Who was Mary Tudor and why was she the world's most unhappy Queen? We uncover the facts and information on her life and ask but just how did Queen Mary I go from a much-revered successor to a figure of hate in five short years?
In the late summer of 1553, Mary Tudor, the eldest daughter of King Henry VIII, was swept to the throne on a tidal wave of popularity greater than any English monarch had ever experienced. Her progress from Framlingham to London, which began in the last days of July, was a triumph punctuated in village and town after town by wildly cheering crowds. The new Queen, the first to rule England in her own right, left behind her a trail of rejoicing and festivity, and when she entered London through Aldgate on 3rd August the streets thundered with a clamor of cheers and the fervor of loyalty. That night saw dancing in the streets; the pealing of bells and toasting and merrymaking were still in full spate when dawn broke on 4th August.
Yet, only five years after England erupted in this outpouring of joy, Mary died detested and reviled throughout the country. No slander was vicious enough to express how completely the English had recoiled from their Queen, nor how much they abhorred everything she was and everything she stood for.
How could such love turn to such hate in so short a time? How could such shining promise for a glorious reign produce such a legacy of loathing? The answer begins with the juxtaposition of two unfortunate factors. Mary, the only surviving child of the second Tudor King Henry VIII and his wife Catherine of Aragon, was the heir to a throne held mainly by that ever-tenuous right, the right of conquest.
Henry VIII's love for Mary, and for Anne Boleyn
In 1516, the year Mary was born, thirty years had passed since the end of the Wars of the Roses and the final victory won at Bosworth by her grandfather, the first Tudor King, Henry VII. Thirty years, however, were not enough to calm the great upheavals caused by that catastrophic civil conflict, and until well into the reign of Mary's father, members of the previous Plantagenet dynasty still survived to pose a threat to the Tudors' throne. These were violent, volatile times which a Queen could not easily control, and in these circumstances, Henry VIII became convinced that only a male heir could hope to succeed him smoothly and preserve and pass on the Tudor crown.
Henry's worries about the succession did not prevent his being an indulgent and often boastful father. He spoiled Mary continually, never missed a chance to show her off at court, heaped gifts and honors on her and gave her a luxurious household of her own before she was three. No one, including Mary, was left in any doubt that Henry thought her 'his treasure and that of his Kingdom and the paramount princess of all time'. Naturally, Mary soon came to adore her father and to bask in the boisterous love he so often and so openly displayed.
It was not until about 1525 that Mary's horizons began to cloud and her pampered life began to alter. In that year, Catherine of Aragon was a sad and faded 40, and after numerous gynecological mishaps, it seemed unlikely she would have more children. At this time, Henry became infatuated with Anne Boleyn, a nubile, ambitious 18-year-old, who was one of the ladies-in-waiting to Catherine. Together with Henry's concern over the succession, these two situations combined to produce the most controversial and most influential marriage break-up in history.
Mary watches her parents marriage dissolve
Mary was not, at first, directly involved in the titanic struggle that developed between her parents after 1527, when Henry first asked Catherine to agree to divorce and she refused. The Pope was called in to arbitrate, but he, too, refused to dissolve the marriage. The upshot was that Henry outlawed papal power in England, made himself Head of the English Church and granted himself the desired decree. In January 1533, Henry married Anne Boleyn, and the following September she gave birth to a daughter, Elizabeth.
========================================
**Task item a**
From the records below, return the lines starting with the line that contains "The height and" and going on through the line that contains "The white textured cake at center is". Reproduce them exactly, and leave the pictures out.

(Stored data)
========================================
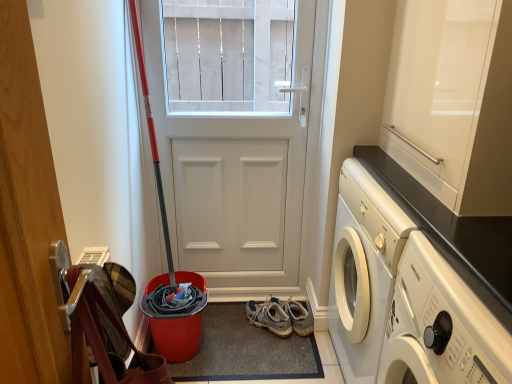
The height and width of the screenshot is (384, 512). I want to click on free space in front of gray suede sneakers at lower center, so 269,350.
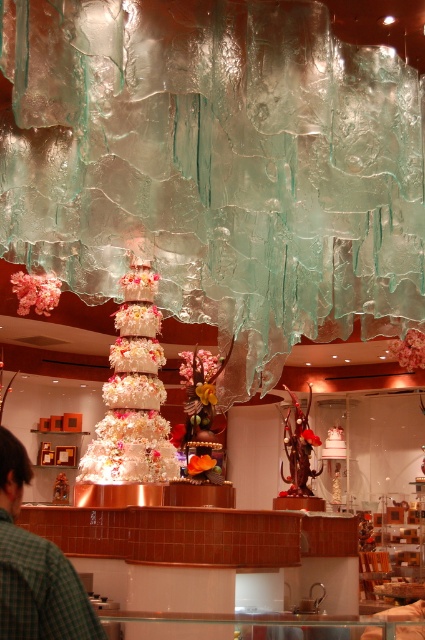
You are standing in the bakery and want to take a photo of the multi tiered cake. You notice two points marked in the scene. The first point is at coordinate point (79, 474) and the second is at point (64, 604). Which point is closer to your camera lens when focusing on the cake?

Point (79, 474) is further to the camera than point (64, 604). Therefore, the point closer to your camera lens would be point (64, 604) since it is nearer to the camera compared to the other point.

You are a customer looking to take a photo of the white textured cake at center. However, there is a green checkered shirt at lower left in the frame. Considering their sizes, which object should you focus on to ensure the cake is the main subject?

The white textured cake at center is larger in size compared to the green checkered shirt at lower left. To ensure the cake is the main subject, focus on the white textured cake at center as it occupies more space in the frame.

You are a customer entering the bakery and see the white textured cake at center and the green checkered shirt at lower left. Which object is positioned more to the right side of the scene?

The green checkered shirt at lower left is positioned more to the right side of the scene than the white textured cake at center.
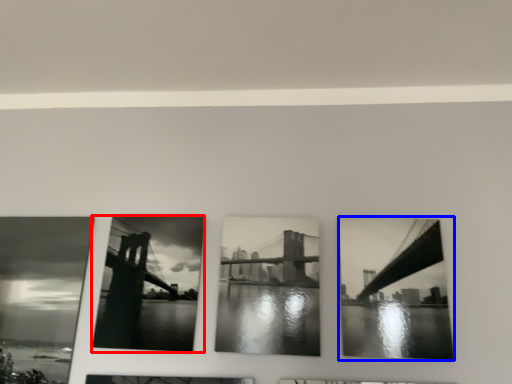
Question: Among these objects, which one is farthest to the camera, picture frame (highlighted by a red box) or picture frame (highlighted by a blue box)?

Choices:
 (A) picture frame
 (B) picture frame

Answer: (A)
========================================
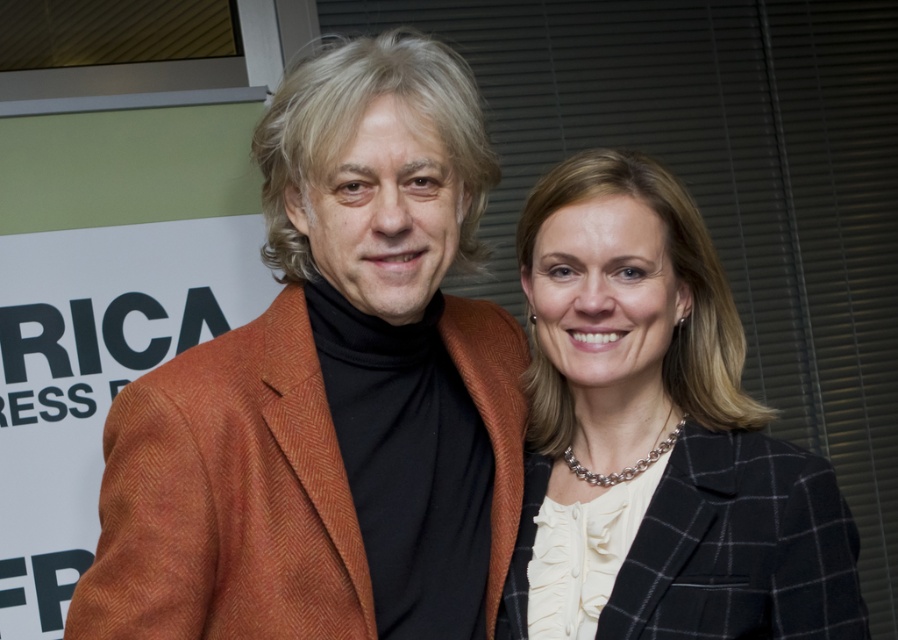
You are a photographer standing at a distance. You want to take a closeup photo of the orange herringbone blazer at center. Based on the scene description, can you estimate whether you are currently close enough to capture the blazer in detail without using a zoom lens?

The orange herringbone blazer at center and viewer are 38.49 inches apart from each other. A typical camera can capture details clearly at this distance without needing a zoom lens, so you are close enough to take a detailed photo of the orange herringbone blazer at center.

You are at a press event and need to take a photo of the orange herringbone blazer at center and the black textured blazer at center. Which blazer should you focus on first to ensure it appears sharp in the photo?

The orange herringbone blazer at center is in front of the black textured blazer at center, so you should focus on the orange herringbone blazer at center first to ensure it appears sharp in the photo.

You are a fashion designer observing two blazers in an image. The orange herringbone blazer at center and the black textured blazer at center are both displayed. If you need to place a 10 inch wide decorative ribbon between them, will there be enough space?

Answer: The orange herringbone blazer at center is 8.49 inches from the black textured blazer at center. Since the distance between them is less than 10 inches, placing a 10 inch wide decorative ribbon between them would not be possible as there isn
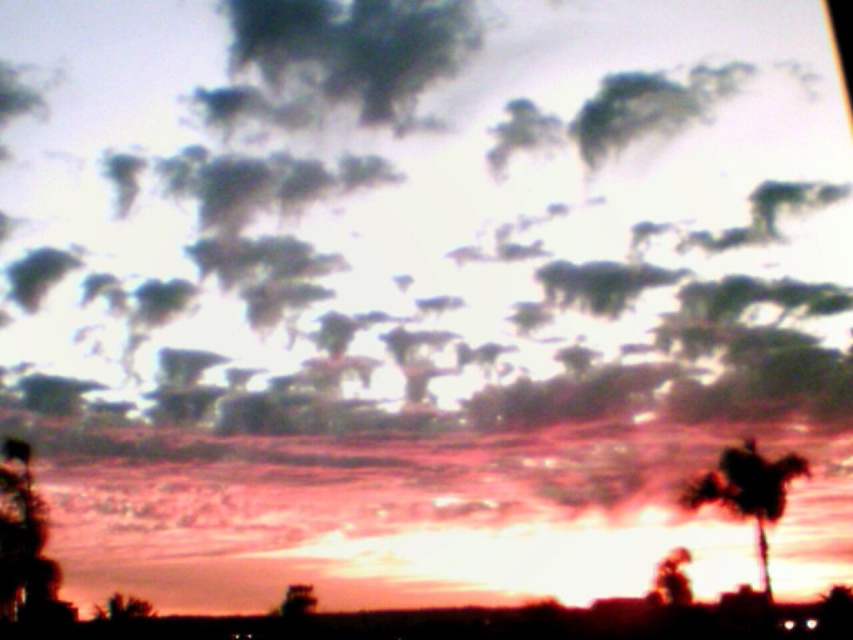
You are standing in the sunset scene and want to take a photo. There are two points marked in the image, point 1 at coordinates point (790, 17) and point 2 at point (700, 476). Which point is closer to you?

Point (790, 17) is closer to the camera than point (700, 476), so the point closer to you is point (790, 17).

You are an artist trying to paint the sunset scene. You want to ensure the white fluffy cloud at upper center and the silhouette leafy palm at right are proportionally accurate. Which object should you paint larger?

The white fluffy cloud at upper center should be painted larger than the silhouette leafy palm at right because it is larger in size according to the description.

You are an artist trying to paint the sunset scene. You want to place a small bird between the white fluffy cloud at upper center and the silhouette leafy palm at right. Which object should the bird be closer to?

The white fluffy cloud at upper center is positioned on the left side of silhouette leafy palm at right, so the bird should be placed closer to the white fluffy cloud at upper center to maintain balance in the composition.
========================================
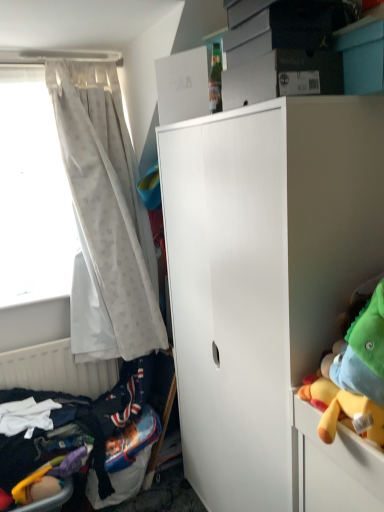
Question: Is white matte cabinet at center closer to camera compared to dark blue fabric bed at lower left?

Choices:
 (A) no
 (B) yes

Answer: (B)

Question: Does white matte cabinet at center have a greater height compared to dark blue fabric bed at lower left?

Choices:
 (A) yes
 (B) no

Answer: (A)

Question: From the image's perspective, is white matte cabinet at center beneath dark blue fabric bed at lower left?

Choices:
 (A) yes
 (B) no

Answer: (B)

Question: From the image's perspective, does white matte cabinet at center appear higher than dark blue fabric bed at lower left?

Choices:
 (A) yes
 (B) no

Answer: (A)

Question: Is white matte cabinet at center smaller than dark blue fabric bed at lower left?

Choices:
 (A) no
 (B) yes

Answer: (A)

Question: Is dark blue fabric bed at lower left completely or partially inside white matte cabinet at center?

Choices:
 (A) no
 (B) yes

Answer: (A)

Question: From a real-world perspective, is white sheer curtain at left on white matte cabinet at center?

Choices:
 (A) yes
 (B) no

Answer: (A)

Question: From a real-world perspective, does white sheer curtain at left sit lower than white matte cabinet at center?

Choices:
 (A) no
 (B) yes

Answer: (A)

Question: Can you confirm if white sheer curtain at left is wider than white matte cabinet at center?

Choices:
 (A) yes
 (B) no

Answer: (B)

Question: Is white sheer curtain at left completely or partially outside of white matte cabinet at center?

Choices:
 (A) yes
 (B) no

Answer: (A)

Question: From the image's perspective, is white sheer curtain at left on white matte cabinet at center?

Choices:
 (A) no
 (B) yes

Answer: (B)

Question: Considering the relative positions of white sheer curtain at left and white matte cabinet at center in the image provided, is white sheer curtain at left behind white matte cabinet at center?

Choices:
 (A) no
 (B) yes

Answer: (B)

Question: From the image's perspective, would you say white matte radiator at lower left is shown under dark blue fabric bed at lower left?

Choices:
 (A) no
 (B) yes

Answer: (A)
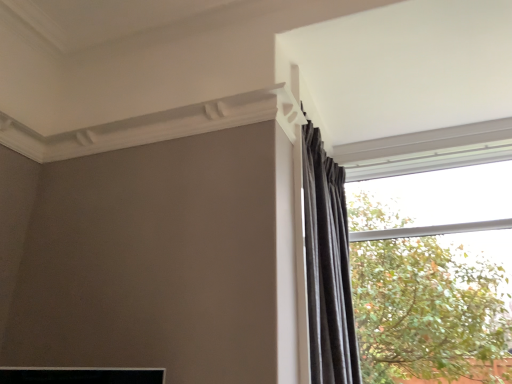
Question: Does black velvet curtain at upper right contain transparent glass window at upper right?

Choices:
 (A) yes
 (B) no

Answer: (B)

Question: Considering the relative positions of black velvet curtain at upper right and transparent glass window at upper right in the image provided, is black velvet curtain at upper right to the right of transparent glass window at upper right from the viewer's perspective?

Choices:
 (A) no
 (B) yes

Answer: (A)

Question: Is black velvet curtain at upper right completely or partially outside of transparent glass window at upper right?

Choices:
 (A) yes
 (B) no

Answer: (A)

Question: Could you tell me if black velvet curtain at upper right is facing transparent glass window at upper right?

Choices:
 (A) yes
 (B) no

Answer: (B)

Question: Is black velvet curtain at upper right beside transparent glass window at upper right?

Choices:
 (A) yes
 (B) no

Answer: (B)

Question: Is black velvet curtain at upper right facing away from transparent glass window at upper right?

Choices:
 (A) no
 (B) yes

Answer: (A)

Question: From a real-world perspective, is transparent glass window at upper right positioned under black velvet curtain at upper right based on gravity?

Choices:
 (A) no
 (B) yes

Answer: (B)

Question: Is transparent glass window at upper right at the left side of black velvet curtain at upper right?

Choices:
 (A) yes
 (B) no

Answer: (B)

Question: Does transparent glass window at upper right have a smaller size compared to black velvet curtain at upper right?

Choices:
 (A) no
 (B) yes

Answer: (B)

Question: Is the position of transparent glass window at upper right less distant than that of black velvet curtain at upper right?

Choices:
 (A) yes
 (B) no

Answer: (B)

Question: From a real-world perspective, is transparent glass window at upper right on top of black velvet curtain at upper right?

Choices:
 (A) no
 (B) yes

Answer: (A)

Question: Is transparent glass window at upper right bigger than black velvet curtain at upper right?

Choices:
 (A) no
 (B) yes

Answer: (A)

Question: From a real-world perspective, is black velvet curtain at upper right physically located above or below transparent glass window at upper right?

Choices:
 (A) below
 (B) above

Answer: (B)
========================================
**Task item b**
Retype the part of the Mary Tudor article starting with "Henry's worries about" and going on through "so openly displayed.", word for word.

**Written response a**
The height and width of the screenshot is (384, 512). I want to click on free space in front of gray suede sneakers at lower center, so 269,350.
You are standing in the bakery and want to take a photo of the multi tiered cake. You notice two points marked in the scene. The first point is at coordinate point (79, 474) and the second is at point (64, 604). Which point is closer to your camera lens when focusing on the cake?

Point (79, 474) is further to the camera than point (64, 604). Therefore, the point closer to your camera lens would be point (64, 604) since it is nearer to the camera compared to the other point.

You are a customer looking to take a photo of the white textured cake at center. However, there is a green checkered shirt at lower left in the frame. Considering their sizes, which object should you focus on to ensure the cake is the main subject?

The white textured cake at center is larger in size compared to the green checkered shirt at lower left. To ensure the cake is the main subject, focus on the white textured cake at center as it occupies more space in the frame.

**Written response b**
Henry's worries about the succession did not prevent his being an indulgent and often boastful father. He spoiled Mary continually, never missed a chance to show her off at court, heaped gifts and honors on her and gave her a luxurious household of her own before she was three. No one, including Mary, was left in any doubt that Henry thought her 'his treasure and that of his Kingdom and the paramount princess of all time'. Naturally, Mary soon came to adore her father and to bask in the boisterous love he so often and so openly displayed.